The Biden administration faces a long list of urgent foreign policy concerns, but perhaps the most critical is its relationship with China. The U.S.-China bilateral relationship is today defined not only by deep economic interdependence developed in the post-Cold War years, but also increasingly by strategic rivalry. Recent talks between representatives of the two countries in Alaska saw a flareup in tensions, with Chinese diplomats criticizing the U.S. on a range of global issues. Competition – economic, military, technological, diplomatic, and more – between the two countries is starting to determine the direction not just of the Asia-Pacific region, but of the entire world.
At this critical juncture in the U.S.-China relationship, what should the Biden administration do? What is it likely to do?
Join Perry World House, the Penn Center for the Study for Contemporary China, and a panel of seasoned policymakers and experts to answer these questions and more on the next four years of U.S. foreign policy towards China.
Sheena Chestnut Greitens is an Associate Professor at the LBJ School of Public Affairs at the University of Texas at Austin, where she is affiliated with both the Strauss Center and Clements Center for National Security.
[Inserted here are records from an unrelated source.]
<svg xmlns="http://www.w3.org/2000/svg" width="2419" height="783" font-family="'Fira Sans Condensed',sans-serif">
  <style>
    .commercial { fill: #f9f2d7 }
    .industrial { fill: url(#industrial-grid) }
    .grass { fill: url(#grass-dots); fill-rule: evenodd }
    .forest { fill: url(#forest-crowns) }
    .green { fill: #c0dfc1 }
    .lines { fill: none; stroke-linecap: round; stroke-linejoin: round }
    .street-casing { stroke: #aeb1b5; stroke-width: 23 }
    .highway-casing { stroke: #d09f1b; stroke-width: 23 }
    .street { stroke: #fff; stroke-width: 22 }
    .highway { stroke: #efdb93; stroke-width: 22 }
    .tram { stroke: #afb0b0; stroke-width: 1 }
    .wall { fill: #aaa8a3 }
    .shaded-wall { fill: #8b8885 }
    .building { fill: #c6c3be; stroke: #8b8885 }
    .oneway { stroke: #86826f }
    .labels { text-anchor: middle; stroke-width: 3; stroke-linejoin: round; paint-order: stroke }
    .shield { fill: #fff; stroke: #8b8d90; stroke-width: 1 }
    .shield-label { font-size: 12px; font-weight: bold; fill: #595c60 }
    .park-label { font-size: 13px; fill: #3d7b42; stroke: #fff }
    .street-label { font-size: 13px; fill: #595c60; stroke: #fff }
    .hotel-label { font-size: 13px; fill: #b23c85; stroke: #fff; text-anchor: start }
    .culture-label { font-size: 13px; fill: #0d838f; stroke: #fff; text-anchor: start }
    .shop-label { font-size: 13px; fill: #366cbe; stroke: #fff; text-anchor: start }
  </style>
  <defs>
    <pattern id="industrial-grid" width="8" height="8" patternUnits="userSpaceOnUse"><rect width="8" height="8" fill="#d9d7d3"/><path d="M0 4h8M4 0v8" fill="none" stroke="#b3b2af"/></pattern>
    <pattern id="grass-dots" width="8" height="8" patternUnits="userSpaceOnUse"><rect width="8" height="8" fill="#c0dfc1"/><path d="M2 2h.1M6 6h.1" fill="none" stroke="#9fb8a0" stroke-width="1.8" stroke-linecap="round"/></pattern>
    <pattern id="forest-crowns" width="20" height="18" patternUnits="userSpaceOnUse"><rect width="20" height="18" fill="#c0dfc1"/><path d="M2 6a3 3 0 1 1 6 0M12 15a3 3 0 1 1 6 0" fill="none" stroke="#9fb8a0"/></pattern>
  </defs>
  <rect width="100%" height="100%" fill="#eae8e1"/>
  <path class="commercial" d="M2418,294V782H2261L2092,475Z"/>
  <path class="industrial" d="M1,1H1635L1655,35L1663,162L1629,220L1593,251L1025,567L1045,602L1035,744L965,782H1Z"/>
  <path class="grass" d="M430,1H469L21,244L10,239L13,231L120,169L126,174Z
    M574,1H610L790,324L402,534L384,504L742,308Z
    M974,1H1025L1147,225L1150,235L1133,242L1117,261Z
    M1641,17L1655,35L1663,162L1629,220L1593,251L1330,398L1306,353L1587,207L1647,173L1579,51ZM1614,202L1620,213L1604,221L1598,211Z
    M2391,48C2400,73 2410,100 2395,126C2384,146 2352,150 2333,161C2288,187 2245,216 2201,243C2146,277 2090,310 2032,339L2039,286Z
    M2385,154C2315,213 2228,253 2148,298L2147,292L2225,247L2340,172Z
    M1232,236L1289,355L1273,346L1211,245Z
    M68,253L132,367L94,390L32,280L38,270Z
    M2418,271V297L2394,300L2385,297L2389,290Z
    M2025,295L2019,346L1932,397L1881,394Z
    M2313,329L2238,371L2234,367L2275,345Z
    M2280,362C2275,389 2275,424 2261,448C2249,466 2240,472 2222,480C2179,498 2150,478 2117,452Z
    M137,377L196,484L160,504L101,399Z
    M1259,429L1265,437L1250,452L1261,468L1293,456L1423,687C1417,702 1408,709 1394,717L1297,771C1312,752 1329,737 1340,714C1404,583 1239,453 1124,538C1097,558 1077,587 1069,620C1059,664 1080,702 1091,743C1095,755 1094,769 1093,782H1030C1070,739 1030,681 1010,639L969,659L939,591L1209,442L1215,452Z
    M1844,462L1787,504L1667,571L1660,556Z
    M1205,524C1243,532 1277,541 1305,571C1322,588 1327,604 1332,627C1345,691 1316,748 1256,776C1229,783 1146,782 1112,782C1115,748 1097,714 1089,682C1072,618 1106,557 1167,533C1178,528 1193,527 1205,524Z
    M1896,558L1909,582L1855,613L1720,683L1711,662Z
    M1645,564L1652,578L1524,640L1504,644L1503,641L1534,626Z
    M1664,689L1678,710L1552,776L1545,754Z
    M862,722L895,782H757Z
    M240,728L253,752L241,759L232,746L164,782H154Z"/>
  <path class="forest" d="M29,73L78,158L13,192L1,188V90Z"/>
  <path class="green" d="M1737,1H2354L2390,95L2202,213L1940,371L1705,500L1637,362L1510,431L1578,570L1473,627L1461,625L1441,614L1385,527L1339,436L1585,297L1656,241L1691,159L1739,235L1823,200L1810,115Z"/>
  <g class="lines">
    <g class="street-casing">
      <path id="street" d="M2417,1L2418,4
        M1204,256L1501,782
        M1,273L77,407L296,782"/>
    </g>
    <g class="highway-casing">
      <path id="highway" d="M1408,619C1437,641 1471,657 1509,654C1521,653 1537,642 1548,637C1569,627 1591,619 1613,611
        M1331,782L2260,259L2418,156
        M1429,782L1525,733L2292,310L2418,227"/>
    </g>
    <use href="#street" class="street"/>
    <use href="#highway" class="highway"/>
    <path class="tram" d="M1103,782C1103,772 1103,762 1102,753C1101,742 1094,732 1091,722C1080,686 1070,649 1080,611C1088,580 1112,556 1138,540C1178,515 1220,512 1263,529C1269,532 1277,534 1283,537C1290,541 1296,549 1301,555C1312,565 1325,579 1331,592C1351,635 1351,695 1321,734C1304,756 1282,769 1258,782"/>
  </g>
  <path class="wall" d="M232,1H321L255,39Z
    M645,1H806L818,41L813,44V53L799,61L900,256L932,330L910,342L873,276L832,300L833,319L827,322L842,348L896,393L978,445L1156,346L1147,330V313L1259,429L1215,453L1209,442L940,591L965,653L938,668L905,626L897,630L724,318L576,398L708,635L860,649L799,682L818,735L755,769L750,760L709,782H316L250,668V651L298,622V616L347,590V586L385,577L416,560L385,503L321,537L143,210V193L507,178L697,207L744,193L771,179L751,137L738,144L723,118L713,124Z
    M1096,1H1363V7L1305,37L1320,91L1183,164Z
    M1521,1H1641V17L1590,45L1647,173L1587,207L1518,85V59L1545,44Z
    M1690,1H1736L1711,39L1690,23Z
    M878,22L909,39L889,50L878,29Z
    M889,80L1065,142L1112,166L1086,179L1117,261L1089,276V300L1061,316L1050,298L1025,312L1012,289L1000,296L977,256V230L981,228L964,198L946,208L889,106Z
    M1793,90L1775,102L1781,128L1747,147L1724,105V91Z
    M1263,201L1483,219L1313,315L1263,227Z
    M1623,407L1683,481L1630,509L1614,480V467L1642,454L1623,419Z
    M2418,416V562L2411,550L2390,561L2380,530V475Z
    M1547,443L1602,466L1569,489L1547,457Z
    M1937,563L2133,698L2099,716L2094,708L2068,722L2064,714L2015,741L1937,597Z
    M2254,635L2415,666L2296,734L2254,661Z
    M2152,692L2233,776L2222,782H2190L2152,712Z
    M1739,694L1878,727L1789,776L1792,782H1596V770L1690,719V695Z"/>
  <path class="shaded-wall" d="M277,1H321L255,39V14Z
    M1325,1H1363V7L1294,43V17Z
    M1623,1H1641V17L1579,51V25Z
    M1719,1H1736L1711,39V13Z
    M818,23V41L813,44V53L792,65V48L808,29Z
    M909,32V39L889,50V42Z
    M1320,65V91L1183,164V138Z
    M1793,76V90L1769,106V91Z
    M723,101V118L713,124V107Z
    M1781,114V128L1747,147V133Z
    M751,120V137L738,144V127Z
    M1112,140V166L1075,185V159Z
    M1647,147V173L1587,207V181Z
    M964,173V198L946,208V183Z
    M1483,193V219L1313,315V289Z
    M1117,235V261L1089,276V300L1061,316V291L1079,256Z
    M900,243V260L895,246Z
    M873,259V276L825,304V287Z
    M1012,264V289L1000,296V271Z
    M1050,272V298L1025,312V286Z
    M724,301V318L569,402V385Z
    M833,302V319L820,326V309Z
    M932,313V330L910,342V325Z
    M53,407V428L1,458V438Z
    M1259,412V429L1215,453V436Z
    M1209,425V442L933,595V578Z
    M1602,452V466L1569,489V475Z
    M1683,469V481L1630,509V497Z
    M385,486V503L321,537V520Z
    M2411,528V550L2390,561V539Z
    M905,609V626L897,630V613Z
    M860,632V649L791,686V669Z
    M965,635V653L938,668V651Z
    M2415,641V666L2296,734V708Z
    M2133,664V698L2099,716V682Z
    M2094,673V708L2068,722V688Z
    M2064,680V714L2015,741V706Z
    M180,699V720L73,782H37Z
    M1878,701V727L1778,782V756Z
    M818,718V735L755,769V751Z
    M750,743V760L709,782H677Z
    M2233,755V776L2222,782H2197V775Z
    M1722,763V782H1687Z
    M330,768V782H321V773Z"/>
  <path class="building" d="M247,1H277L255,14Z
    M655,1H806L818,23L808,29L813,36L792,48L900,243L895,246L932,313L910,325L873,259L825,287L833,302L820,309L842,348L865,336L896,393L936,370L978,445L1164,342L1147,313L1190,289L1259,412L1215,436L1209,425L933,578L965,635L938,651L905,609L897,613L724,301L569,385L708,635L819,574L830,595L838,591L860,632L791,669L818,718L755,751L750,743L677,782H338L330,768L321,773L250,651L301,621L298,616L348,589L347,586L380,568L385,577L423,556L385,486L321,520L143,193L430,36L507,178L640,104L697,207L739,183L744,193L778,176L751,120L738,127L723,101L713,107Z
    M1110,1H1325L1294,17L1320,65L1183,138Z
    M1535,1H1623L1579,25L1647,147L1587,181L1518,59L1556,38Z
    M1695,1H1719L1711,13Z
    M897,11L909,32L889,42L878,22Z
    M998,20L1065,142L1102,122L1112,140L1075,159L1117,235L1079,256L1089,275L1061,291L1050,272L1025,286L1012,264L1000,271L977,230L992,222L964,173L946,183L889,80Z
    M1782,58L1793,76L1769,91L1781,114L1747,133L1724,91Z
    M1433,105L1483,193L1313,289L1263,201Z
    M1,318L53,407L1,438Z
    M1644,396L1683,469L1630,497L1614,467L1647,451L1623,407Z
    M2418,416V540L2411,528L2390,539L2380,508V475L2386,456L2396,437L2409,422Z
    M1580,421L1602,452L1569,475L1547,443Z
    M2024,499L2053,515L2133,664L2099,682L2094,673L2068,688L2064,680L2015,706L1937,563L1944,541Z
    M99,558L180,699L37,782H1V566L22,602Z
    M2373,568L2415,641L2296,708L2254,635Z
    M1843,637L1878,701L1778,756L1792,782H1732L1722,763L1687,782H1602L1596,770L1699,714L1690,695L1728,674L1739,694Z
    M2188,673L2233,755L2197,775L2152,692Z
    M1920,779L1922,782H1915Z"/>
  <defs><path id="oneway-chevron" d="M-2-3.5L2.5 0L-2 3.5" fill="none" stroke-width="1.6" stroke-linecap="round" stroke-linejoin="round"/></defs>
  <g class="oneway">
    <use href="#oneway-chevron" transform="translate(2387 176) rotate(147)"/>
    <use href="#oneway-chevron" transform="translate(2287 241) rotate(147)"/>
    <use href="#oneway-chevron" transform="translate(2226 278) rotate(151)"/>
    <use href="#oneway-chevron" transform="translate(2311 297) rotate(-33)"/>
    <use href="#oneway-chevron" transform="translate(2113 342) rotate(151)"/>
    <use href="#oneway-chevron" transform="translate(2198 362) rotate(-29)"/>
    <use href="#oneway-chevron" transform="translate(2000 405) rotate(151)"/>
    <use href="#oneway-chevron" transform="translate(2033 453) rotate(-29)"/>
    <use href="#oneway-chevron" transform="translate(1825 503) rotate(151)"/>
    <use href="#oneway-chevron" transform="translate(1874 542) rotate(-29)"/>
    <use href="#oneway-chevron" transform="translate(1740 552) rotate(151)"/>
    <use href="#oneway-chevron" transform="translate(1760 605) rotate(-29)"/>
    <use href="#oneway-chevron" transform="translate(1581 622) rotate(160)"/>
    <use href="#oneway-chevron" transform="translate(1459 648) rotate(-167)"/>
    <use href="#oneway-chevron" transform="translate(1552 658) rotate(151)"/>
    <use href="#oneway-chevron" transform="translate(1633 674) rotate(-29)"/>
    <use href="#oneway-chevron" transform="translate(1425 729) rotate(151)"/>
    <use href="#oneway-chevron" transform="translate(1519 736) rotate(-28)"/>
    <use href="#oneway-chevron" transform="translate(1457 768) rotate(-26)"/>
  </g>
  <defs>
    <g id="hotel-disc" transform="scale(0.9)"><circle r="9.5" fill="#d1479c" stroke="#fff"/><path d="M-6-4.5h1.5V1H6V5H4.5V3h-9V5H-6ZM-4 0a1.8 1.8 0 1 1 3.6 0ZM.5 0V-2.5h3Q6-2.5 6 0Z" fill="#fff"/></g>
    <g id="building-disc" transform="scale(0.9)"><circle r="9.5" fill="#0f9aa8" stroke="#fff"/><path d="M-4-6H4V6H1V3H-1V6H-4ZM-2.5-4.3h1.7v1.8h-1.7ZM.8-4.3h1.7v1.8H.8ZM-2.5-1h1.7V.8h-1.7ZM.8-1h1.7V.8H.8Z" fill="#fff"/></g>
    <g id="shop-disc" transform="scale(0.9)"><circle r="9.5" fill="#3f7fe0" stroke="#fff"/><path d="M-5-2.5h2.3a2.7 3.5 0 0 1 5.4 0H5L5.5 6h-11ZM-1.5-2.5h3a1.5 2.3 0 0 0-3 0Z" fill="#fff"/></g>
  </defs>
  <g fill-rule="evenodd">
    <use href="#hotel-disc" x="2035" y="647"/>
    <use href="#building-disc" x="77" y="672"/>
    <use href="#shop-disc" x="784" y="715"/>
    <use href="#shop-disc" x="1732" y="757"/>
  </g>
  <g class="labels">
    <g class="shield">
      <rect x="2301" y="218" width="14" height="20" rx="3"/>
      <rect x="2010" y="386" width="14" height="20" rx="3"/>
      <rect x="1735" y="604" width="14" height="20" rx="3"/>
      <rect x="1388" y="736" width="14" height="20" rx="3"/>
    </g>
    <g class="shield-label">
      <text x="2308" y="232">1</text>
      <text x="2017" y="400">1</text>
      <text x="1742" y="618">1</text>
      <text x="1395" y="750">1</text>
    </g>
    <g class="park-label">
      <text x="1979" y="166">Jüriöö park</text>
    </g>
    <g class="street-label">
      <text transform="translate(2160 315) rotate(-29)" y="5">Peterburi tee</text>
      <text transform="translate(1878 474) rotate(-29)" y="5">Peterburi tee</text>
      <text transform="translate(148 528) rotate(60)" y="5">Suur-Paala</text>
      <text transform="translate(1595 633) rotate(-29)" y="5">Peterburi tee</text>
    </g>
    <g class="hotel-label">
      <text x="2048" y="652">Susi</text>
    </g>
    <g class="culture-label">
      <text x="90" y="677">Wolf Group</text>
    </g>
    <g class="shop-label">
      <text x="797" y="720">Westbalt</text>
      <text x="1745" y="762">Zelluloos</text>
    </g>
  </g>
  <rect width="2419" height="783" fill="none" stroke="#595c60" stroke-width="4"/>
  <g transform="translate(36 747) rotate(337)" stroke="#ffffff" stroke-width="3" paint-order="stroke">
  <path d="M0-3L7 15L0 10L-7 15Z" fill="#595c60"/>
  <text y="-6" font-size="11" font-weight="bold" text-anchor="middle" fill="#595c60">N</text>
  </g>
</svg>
She is also a non-resident senior fellow with the Brookings Institution in Washington, D.C. Her research focuses on security, East Asia, and authoritarian politics and foreign policy. Greitens' work on China and North Korea has appeared in academic journals and edited volumes in English, Chinese, and Korean, and in major media outlets, and she has previously testified to Congress on security issues in the Indo-Pacific. Her first book, Dictators and their Secret Police: Coercive Institutions and State Violence (Cambridge, 2016) received several academic awards. She is currently working on two main research projects: one on China's internal security policies and their implications for China in the world, and another on authoritarian diasporas, particularly focused on North Korea. She holds a doctorate from Harvard University; a Master of Philosophy from Oxford University, where she studied as a Marshall Scholar; and a bachelor's from Stanford University.
Ryan Hass is a senior fellow and the Michael H. Armacost Chair in the Foreign Policy program at Brookings. He is also the Interim Chen-Fu and Cecilia Yen Koo Chair in Taiwan Studies at Brookings, and a nonresident affiliated fellow in the Paul Tsai China Center at Yale Law School. From 2013 to 2017, Hass served as the director for China, Taiwan and Mongolia at the National Security Council (NSC) staff. In that role, he advised President Obama and senior White House officials on all aspects of U.S. policy toward China, Taiwan, and Mongolia, and coordinated the implementation of U.S. policy among U.S. government departments and agencies. Prior to NSC, Hass served as a Foreign Service Officer in U.S. Embassy Beijing and Seoul, and domestically in the State Department Offices of Taiwan Coordination and Korean Affairs. He is author of Stronger: Adapting America’s China Strategy in an Age of Competitive Interdependence.
Susan A. Thornton is a retired senior U.S. diplomat with almost 30 years of experience with the U.S. State Department in Eurasia and East Asia. She is currently a Senior Fellow and Research Scholar at the Yale University Law School Paul Tsai China Center, Director of the Forum on Asia-Pacific Security at the National Committee on American Foreign Policy, and a Non-Resident Fellow at the Brookings Institution. Until July 2018, Thornton was Acting Assistant Secretary for East Asian and Pacific Affairs at the Department of State and led East Asia policy making amid crises with North Korea, escalating trade tensions with China, and a fast-changing international environment. In previous State Department roles, she worked on U.S. policy toward China, Korea and the former Soviet Union and served in leadership positions at U.S. embassies in Central Asia, Russia, the Caucasus and China. Thornton received her M.A. in International Relations from Johns Hopkins SAIS and her B.A. from Bowdoin College in Economics and Russian. She serves on several non-profit boards, speaks Mandarin and Russian, and lives on an organic farm in Lisbon, Maine.
Neysun A. Mahboubi is a Research Scholar of the Center for the Study of Contemporary China (CSCC) at the University of Pennsylvania, as well as a Lecturer in Law at Penn Law School. He also hosts the CSCC Podcast. His primary academic interests are in the areas of administrative law, comparative law, and Chinese law, and his current writing focuses on the development of modern Chinese administrative law. He has chaired the international committee of the ABA Section of Administrative Law & Regulatory Practice, advised both the Asia Foundation and the Administrative Conference of the United States on Chinese administrative procedure reform, and moderates the Comparative Administrative Law Listserv hosted by Yale Law School. He has taught at Princeton University’s Woodrow Wilson School, the University of Connecticut School of Law, and Yale Law School. He holds a J.D. from Columbia Law School and an A.B. (Politics & EAS) from Princeton University.